Loose Ends is a group exhibition at Thames-side Studios Gallery exploring connections and the interwoven poetics of material and the body by ten artists working across ceramics, textiles and performance.

Blown away by the sheer elegant beauty of  Alex Simpson‘s impressive new ceramic work traversing across latex covered foam blocks.

Robert Good Saturation Point Sunday Salon 29. Responding to Richard Brautigan’s 1967 ode to a coming technological utopia ‘All Watched Over by Machines of Loving Grace’ Robert explores what a cybernetic meadow might look like. Here he presents six digital artworks that hum, whirr, click and miaow with the first stirrings of a new digital landscape – one of computer vision, compromised identity and permanent connectivity. This meadow is not brought about by the unfathomable AI but is hand sown and nurtured with the level of technology we can still engage with; it is a human scale materialization of the inner workings of the digital world.

OUTSIDE IN at SET Ealing, a dynamic group show curated and including beautiful, stitched painting by Anna Lytridou, with works by Anja Aichinger, coloured paper clay forms by Eleanor Bedlow, fossil like forms by Anna Joy Reading, delicate folded brass mesh geometric forms by Brigitte Parusel, paintings of collapsed breasts by Jennifer Nieuwland, explorations of genealogy through painting by Jillian Knipe, abstract and evocative paintings by Linda Hemmersbach and Stacie McCormick and subtly coloured sculpted paper forms oscillating between stone and the night sky by Julie F Hill contemplating interconnections between the organic and the inorganic.

Listening

In Our Time Panpsychism – Melvyn Bragg and guests discuss the idea that some kind of consciousness is present not just in our human brains but throughout the universe, right down to cells or even electrons.

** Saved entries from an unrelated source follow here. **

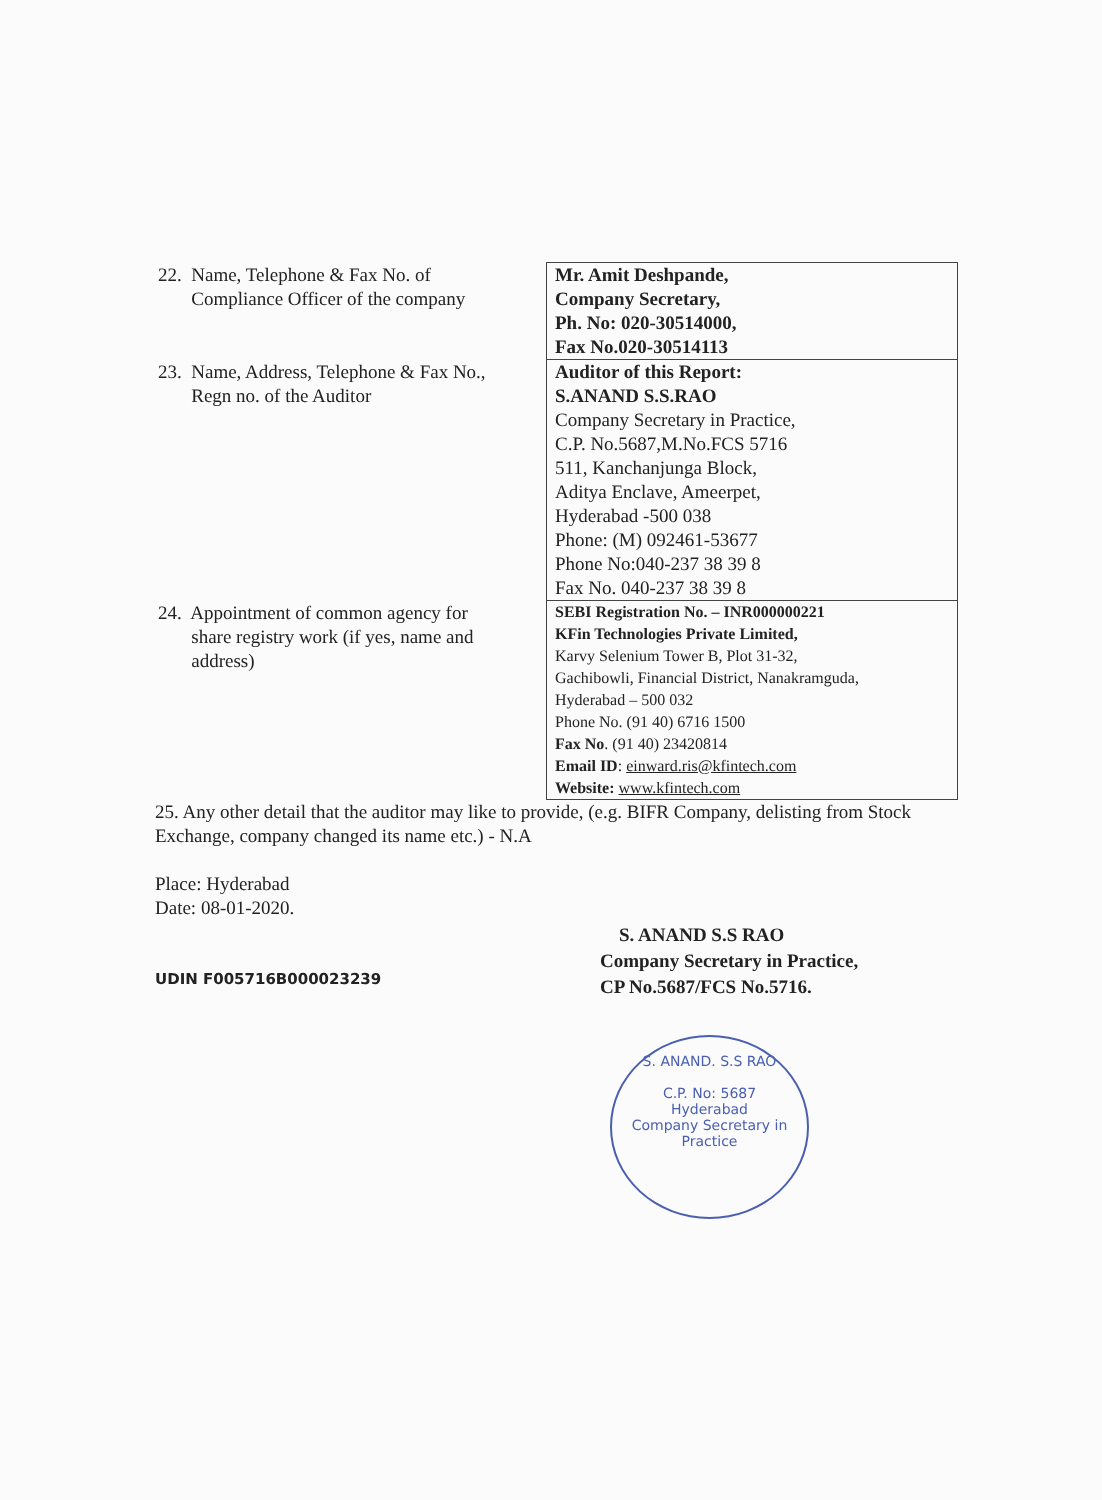| 22. Name, Telephone & Fax No. of Compliance Officer of the company | Mr. Amit Deshpande, Company Secretary, Ph. No: 020-30514000, Fax No.020-30514113 |
| 23. Name, Address, Telephone & Fax No., Regn no. of the Auditor | Auditor of this Report: S.ANAND S.S.RAO Company Secretary in Practice, C.P. No.5687,M.No.FCS 5716 511, Kanchanjunga Block, Aditya Enclave, Ameerpet, Hyderabad -500 038 Phone: (M) 092461-53677 Phone No:040-237 38 39 8 Fax No. 040-237 38 39 8 |
| 24. Appointment of common agency for share registry work (if yes, name and address) | SEBI Registration No. – INR000000221 KFin Technologies Private Limited, Karvy Selenium Tower B, Plot 31-32, Gachibowli, Financial District, Nanakramguda, Hyderabad – 500 032 Phone No. (91 40) 6716 1500 Fax No . (91 40) 23420814 Email ID : einward.ris@kfintech.com Website: www.kfintech.com |
25. Any other detail that the auditor may like to provide, (e.g. BIFR Company, delisting from Stock Exchange, company changed its name etc.) - N.A
Place: Hyderabad
Date: 08-01-2020.
S. ANAND S.S RAO
Company Secretary in Practice,
CP No.5687/FCS No.5716.
UDIN F005716B000023239
S. ANAND. S.S RAO
C.P. No: 5687
Hyderabad
Company Secretary in Practice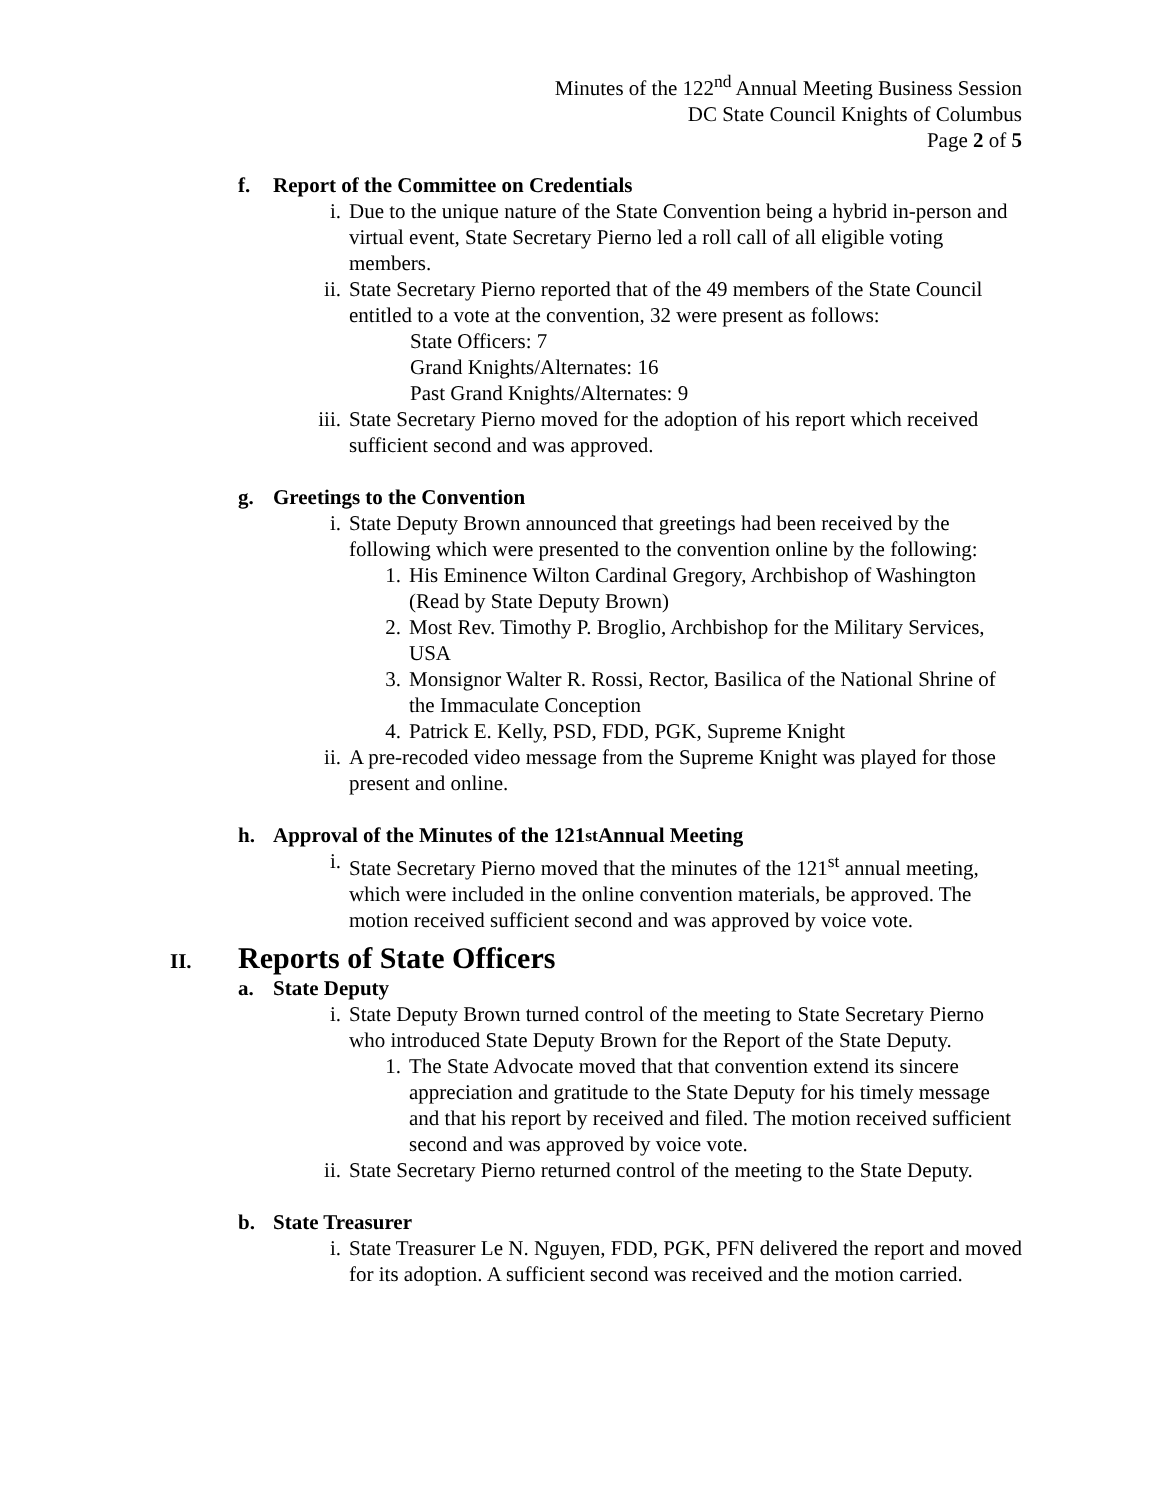Minutes of the 122<sup>nd</sup> Annual Meeting Business Session
DC State Council Knights of Columbus
Page 2 of 5
f. Report of the Committee on Credentials
i. Due to the unique nature of the State Convention being a hybrid in-person and virtual event, State Secretary Pierno led a roll call of all eligible voting members.
ii. State Secretary Pierno reported that of the 49 members of the State Council entitled to a vote at the convention, 32 were present as follows:
State Officers: 7
Grand Knights/Alternates: 16
Past Grand Knights/Alternates: 9
iii.
State Secretary Pierno moved for the adoption of his report which received sufficient second and was approved.
g. Greetings to the Convention
i. State Deputy Brown announced that greetings had been received by the following which were presented to the convention online by the following:
1. His Eminence Wilton Cardinal Gregory, Archbishop of Washington (Read by State Deputy Brown)
2. Most Rev. Timothy P. Broglio, Archbishop for the Military Services, USA
3. Monsignor Walter R. Rossi, Rector, Basilica of the National Shrine of the Immaculate Conception
4. Patrick E. Kelly, PSD, FDD, PGK, Supreme Knight
ii. A pre-recoded video message from the Supreme Knight was played for those present and online.
h. Approval of the Minutes of the 121<sup>st</sup> Annual Meeting
i. State Secretary Pierno moved that the minutes of the 121<sup>st</sup> annual meeting, which were included in the online convention materials, be approved. The motion received sufficient second and was approved by voice vote.
II. Reports of State Officers
a. State Deputy
i. State Deputy Brown turned control of the meeting to State Secretary Pierno who introduced State Deputy Brown for the Report of the State Deputy.
1. The State Advocate moved that that convention extend its sincere appreciation and gratitude to the State Deputy for his timely message and that his report by received and filed. The motion received sufficient second and was approved by voice vote.
ii. State Secretary Pierno returned control of the meeting to the State Deputy.
b. State Treasurer
i. State Treasurer Le N. Nguyen, FDD, PGK, PFN delivered the report and moved for its adoption. A sufficient second was received and the motion carried.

This is panpsychism and its proponents argue it offers a compelling alternative to those who say we are nothing but matter, like machines, and to those who say we are both matter and something else we might call soul. It is a third way. Critics argue panpsychism is implausible, an example of how not to approach this problem, yet interest has been growing widely in recent decades partly for the idea itself and partly in the broader context of understanding how consciousness arises.

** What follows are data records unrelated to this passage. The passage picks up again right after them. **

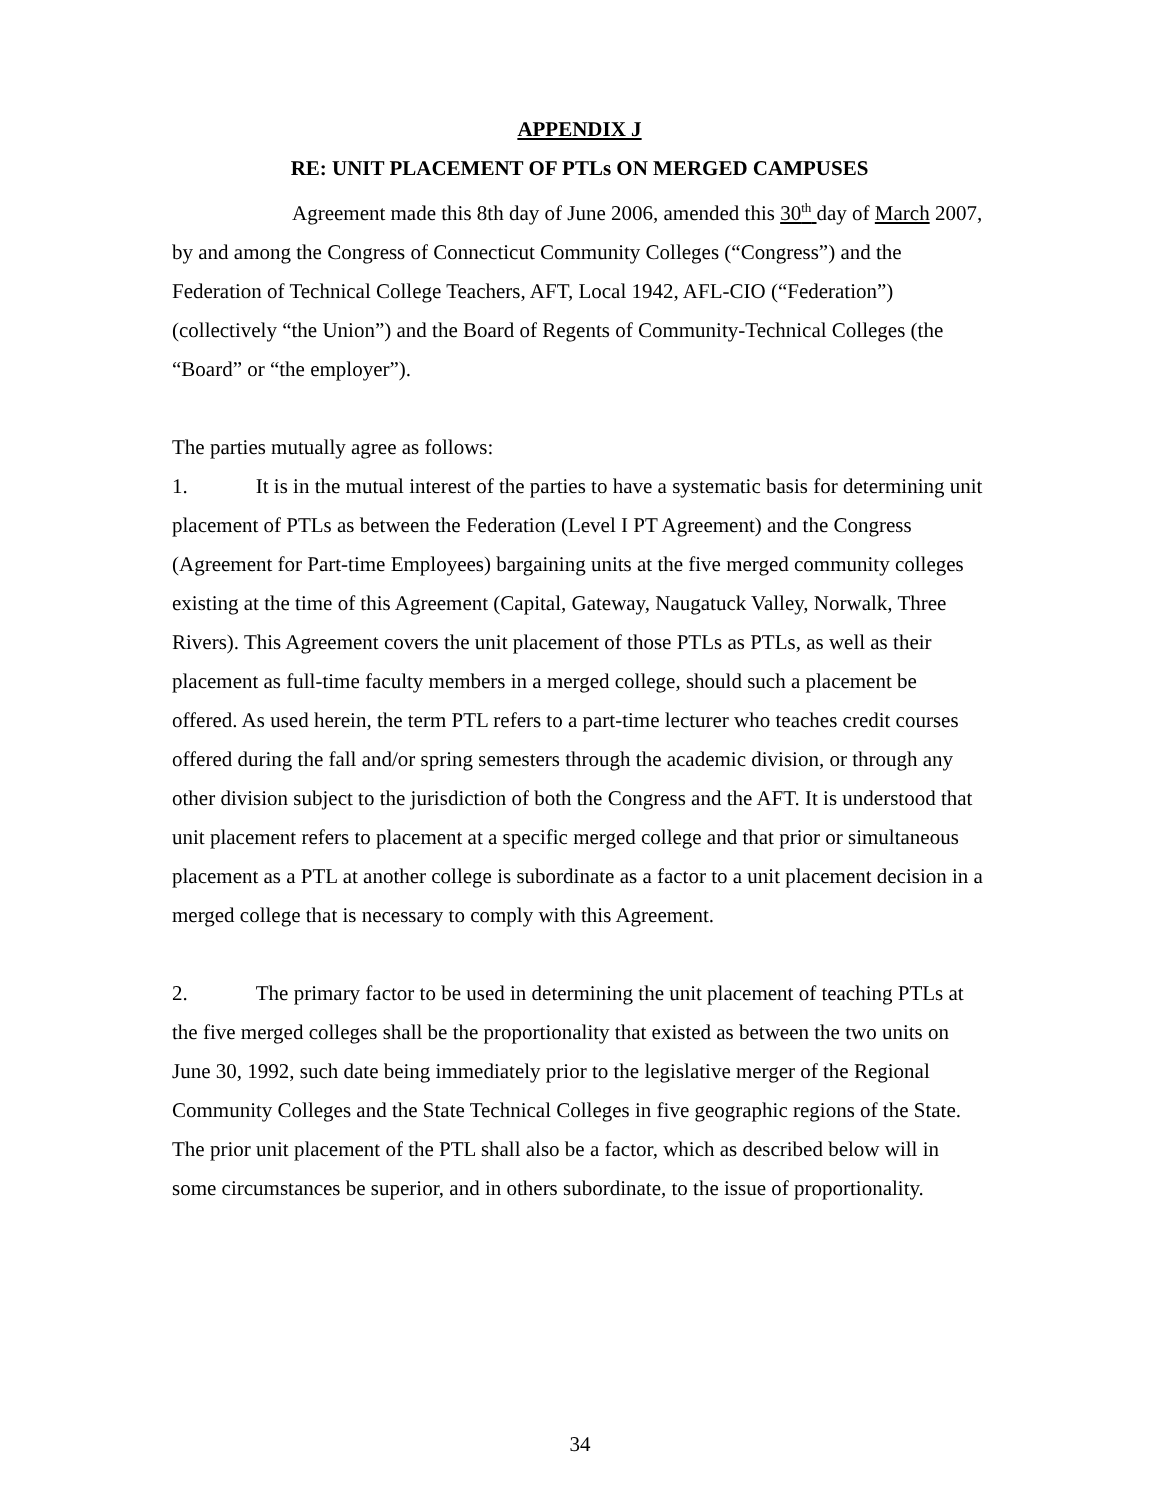APPENDIX J
RE: UNIT PLACEMENT OF PTLs ON MERGED CAMPUSES
Agreement made this 8th day of June 2006, amended this 30<sup>th</sup> day of March 2007, by and among the Congress of Connecticut Community Colleges (“Congress”) and the Federation of Technical College Teachers, AFT, Local 1942, AFL-CIO (“Federation”) (collectively “the Union”) and the Board of Regents of Community-Technical Colleges (the “Board” or “the employer”).
The parties mutually agree as follows:
1. It is in the mutual interest of the parties to have a systematic basis for determining unit placement of PTLs as between the Federation (Level I PT Agreement) and the Congress (Agreement for Part-time Employees) bargaining units at the five merged community colleges existing at the time of this Agreement (Capital, Gateway, Naugatuck Valley, Norwalk, Three Rivers). This Agreement covers the unit placement of those PTLs as PTLs, as well as their placement as full-time faculty members in a merged college, should such a placement be offered. As used herein, the term PTL refers to a part-time lecturer who teaches credit courses offered during the fall and/or spring semesters through the academic division, or through any other division subject to the jurisdiction of both the Congress and the AFT. It is understood that unit placement refers to placement at a specific merged college and that prior or simultaneous placement as a PTL at another college is subordinate as a factor to a unit placement decision in a merged college that is necessary to comply with this Agreement.
2. The primary factor to be used in determining the unit placement of teaching PTLs at the five merged colleges shall be the proportionality that existed as between the two units on June 30, 1992, such date being immediately prior to the legislative merger of the Regional Community Colleges and the State Technical Colleges in five geographic regions of the State. The prior unit placement of the PTL shall also be a factor, which as described below will in some circumstances be superior, and in others subordinate, to the issue of proportionality.
34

The Life Scientific – Professor of Computer Science at the University of Oxford, and the Director of Foundational AI Research at the Alan Turing Institute Michael Wooldridge on AI and sentient robots – Humans have a long-held fascination with animating an inanimate object, but the idea of Artificial Intelligence (AI) is often perceived as a dystopian threat: from Mary Shelley’s Frankenstein, through to the Terminator movies. We still often think of this technology as ‘futuristic’: whereas in fact, it’s already woven into the fabric of our daily lives, from facial recognition software to translator apps. He believes this will be a watershed year for AI development.

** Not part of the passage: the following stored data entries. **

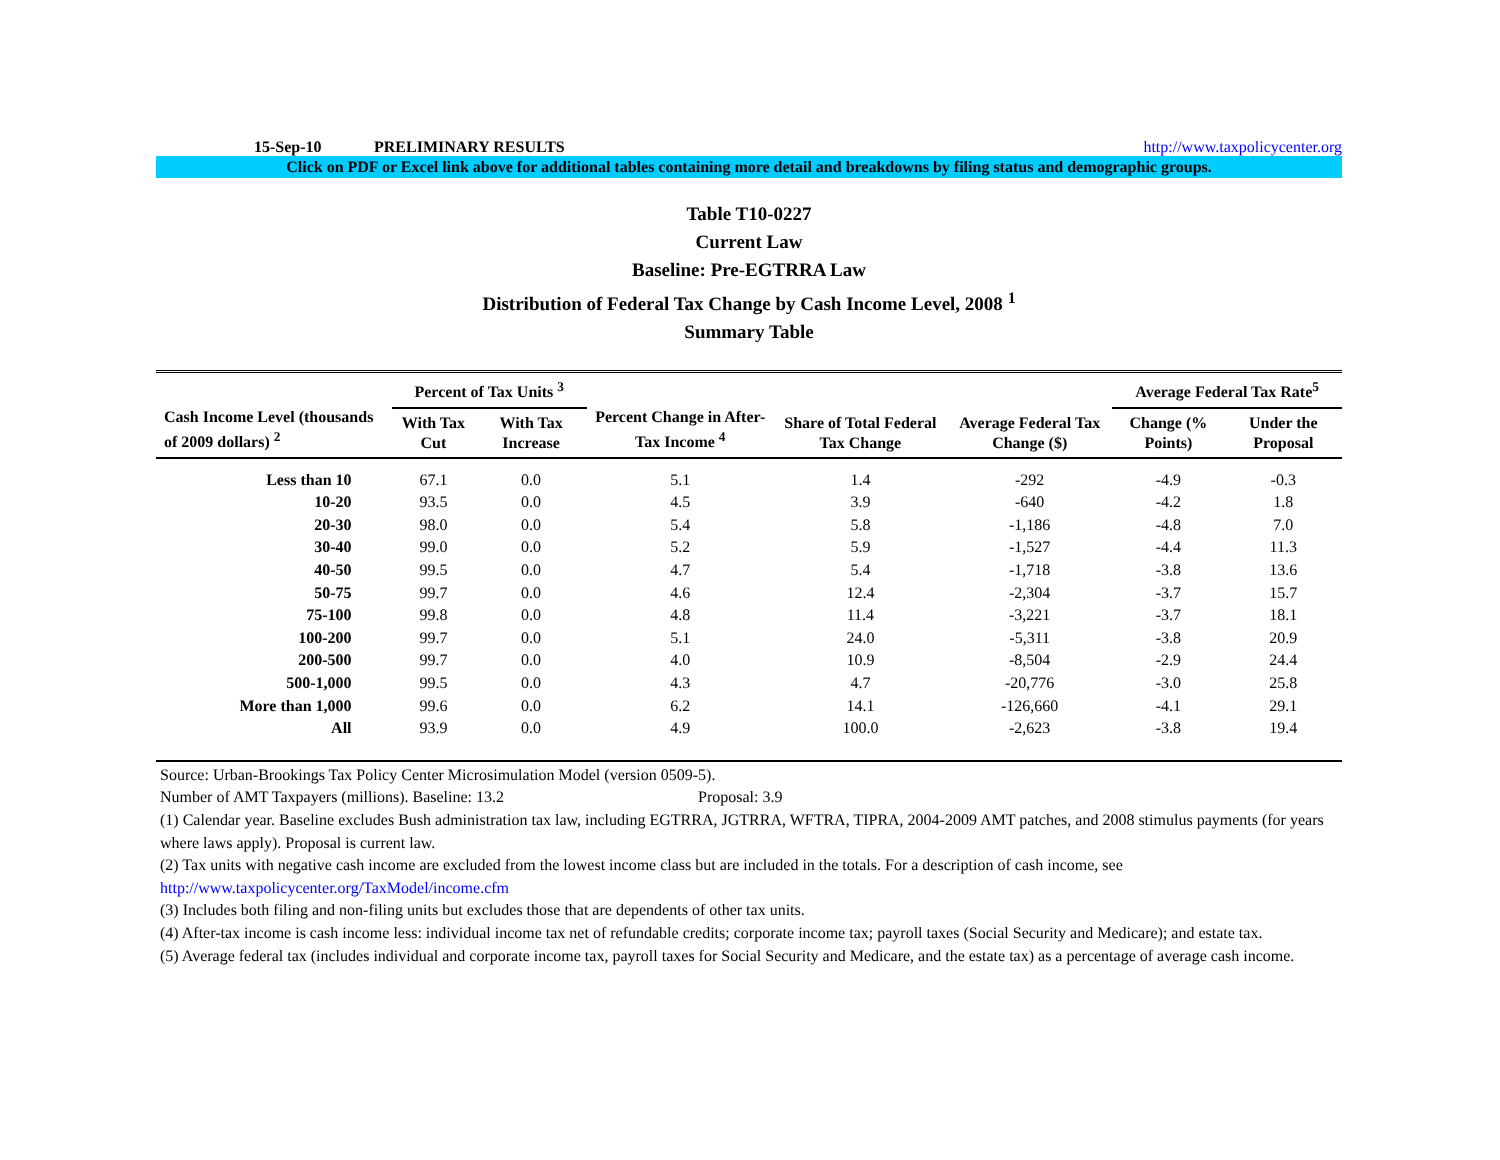15-Sep-10 PRELIMINARY RESULTS http://www.taxpolicycenter.org
Click on PDF or Excel link above for additional tables containing more detail and breakdowns by filing status and demographic groups.
Table T10-0227
Current Law
Baseline: Pre-EGTRRA Law
Distribution of Federal Tax Change by Cash Income Level, 2008 <sup>1</sup>
Summary Table
| Cash Income Level (thousands of 2009 dollars) <sup>2</sup> | Percent of Tax Units <sup>3</sup> | | Percent Change in After-Tax Income <sup>4</sup> | Share of Total Federal Tax Change | Average Federal Tax Change ($) | Average Federal Tax Rate<sup>5</sup> | |
| --- | --- | --- | --- | --- | --- | --- | --- |
| | With Tax Cut | With Tax Increase | | | | Change (% Points) | Under the Proposal |
| Less than 10 | 67.1 | 0.0 | 5.1 | 1.4 | -292 | -4.9 | -0.3 |
| 10-20 | 93.5 | 0.0 | 4.5 | 3.9 | -640 | -4.2 | 1.8 |
| 20-30 | 98.0 | 0.0 | 5.4 | 5.8 | -1,186 | -4.8 | 7.0 |
| 30-40 | 99.0 | 0.0 | 5.2 | 5.9 | -1,527 | -4.4 | 11.3 |
| 40-50 | 99.5 | 0.0 | 4.7 | 5.4 | -1,718 | -3.8 | 13.6 |
| 50-75 | 99.7 | 0.0 | 4.6 | 12.4 | -2,304 | -3.7 | 15.7 |
| 75-100 | 99.8 | 0.0 | 4.8 | 11.4 | -3,221 | -3.7 | 18.1 |
| 100-200 | 99.7 | 0.0 | 5.1 | 24.0 | -5,311 | -3.8 | 20.9 |
| 200-500 | 99.7 | 0.0 | 4.0 | 10.9 | -8,504 | -2.9 | 24.4 |
| 500-1,000 | 99.5 | 0.0 | 4.3 | 4.7 | -20,776 | -3.0 | 25.8 |
| More than 1,000 | 99.6 | 0.0 | 6.2 | 14.1 | -126,660 | -4.1 | 29.1 |
| All | 93.9 | 0.0 | 4.9 | 100.0 | -2,623 | -3.8 | 19.4 |
Source: Urban-Brookings Tax Policy Center Microsimulation Model (version 0509-5).
Number of AMT Taxpayers (millions). Baseline: 13.2 Proposal: 3.9
(1) Calendar year. Baseline excludes Bush administration tax law, including EGTRRA, JGTRRA, WFTRA, TIPRA, 2004-2009 AMT patches, and 2008 stimulus payments (for years where laws apply). Proposal is current law.
(2) Tax units with negative cash income are excluded from the lowest income class but are included in the totals. For a description of cash income, see
http://www.taxpolicycenter.org/TaxModel/income.cfm
(3) Includes both filing and non-filing units but excludes those that are dependents of other tax units.
(4) After-tax income is cash income less: individual income tax net of refundable credits; corporate income tax; payroll taxes (Social Security and Medicare); and estate tax.
(5) Average federal tax (includes individual and corporate income tax, payroll taxes for Social Security and Medicare, and the estate tax) as a percentage of average cash income.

It might be interesting to consider if and how AI and technology might impact human evolution. Medical advances may already have influence. A 300,000-Year History of Human Evolution – Robin May The species we recognise as our own – anatomically modern humans – has existed for only 300,000 years, a blink of an eye in evolutionary terms. And yet during that time our species has been shaped by strong evolutionary forces, often unwittingly as an indirect result of human activities.